Named after a highly fictionalized memoir the twins produced late in their lives, Jensen's story begins with their birth in Brighton, England. The off-spring of a single woman and a married man, the twins were left in the care of a barkeep and midwife who immediately began to display them to bar patrons. After tours in England and Australia, the twins came to America and made it big on the vaudeville circuit. Mercifully for the twins, they were produced as a genuine "act." The sisters were trained to dance, act, and play instruments. Though it was impossible to completely shake off the uncanny impact Daisy and Violet had on viewers, the fact that they were performing artists of no small talent helped elevate their act above the sideshow and make them respectable names on the vaudeville stage. As to twins rose in popularity, their "adoptive caretaker" sold them to a couple how kept the twins as virtual slaves. Fearing that unscheduled public appearances would diminish the twins' draw, they were confined to circus train cars or the vast estate their owners built out of the twins' earnings. All external communications were closely watched. Daisy and Violet were held as prisoners. Ultimately, their owners made a mistake and allowed the twins access to a lawyer. In a celebrated court case that grabbed national headlines, Daisy and Violet were emancipated.
Unfortunately, in many ways, their best years as a box office draw were behind them. Though they still toured and performed, the death of vaudeville and the increasing public distaste of "freak" acts took a heavy toll on the twins' popularity. They appeared in Freaks only to have that film become a legendary bomb. While Daisy and Violet actually agreed with many of the film's critics, the backlash against the film was an indication that their time as performers was passing. They went from lavish vaudeville settings to county fairs. From county fairs to drive-in movie theaters. What little of their fortune was left was blown on producing the truly horrible Chained for Life, a curious z-grade flick that Daisy and Violet delusionally believed would revive their careers.

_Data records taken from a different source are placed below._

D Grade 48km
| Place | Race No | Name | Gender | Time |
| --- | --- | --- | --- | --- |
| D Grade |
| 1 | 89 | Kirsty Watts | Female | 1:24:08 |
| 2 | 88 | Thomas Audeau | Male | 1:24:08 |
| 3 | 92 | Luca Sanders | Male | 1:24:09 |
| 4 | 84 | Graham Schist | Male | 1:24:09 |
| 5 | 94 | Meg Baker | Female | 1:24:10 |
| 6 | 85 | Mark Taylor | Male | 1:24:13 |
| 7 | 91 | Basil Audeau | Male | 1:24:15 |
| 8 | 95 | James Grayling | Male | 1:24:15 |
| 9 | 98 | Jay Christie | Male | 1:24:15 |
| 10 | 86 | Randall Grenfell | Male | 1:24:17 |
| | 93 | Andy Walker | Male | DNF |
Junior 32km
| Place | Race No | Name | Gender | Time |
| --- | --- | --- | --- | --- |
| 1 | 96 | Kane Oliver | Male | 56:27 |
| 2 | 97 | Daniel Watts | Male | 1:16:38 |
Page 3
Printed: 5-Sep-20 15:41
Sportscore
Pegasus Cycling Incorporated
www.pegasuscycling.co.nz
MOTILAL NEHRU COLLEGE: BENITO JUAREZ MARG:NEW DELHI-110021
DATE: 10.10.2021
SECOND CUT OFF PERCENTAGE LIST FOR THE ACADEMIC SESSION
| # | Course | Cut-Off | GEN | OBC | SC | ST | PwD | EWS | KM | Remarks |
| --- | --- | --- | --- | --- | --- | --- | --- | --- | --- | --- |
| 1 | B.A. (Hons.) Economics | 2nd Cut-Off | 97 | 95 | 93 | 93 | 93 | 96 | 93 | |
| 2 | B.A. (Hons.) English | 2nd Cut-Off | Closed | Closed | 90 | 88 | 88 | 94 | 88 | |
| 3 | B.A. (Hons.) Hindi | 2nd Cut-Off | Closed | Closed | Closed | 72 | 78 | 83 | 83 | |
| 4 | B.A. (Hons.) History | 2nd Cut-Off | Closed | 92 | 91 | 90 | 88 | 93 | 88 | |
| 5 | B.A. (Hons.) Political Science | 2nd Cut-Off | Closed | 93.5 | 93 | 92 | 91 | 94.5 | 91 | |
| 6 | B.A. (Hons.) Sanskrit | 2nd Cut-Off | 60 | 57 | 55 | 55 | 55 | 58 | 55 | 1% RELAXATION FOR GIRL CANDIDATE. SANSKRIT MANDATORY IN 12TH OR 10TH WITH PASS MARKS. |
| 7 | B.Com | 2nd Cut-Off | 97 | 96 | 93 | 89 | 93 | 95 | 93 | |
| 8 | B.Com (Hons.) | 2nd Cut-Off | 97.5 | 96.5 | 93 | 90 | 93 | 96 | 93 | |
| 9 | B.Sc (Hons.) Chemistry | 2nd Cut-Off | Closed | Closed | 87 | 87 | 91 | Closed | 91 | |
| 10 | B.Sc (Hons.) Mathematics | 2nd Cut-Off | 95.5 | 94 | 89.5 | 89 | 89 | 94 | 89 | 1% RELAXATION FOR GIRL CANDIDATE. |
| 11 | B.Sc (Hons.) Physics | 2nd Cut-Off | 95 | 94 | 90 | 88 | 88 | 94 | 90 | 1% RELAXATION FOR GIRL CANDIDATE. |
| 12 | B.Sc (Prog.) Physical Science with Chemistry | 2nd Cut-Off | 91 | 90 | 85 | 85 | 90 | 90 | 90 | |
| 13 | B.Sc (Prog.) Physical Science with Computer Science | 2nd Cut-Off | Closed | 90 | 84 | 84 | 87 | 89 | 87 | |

Finally, having squandered their hard-earned fortune and being unable to land gigs, they took a job in a grocery store. They couldn't even keep that gig: the often ill-tempered Violet insulted a customer and they were canned. A local church offered them rent-free housing, and it is in that house that the sisters died. Daisy went first. They think Violet might have held on for a couple of days, refusing to get help, determined to die still connected to her sister.
Jensen's book is a solid, well-researched work. The style is clean and lively in parts, but it never rises to the level of something you'd read for its own sake. Daisy and Violet are the draw here and it is the sheer tragic and frustrating oddity of their story that makes the book compelling. A good read for those interested in the twins, the vaudeville era, or in that strange jewel in the Universal monster-flick crown: Browning's Freaks.
Jensen's book is published by Ten Speed Press and is scheduled for release in November.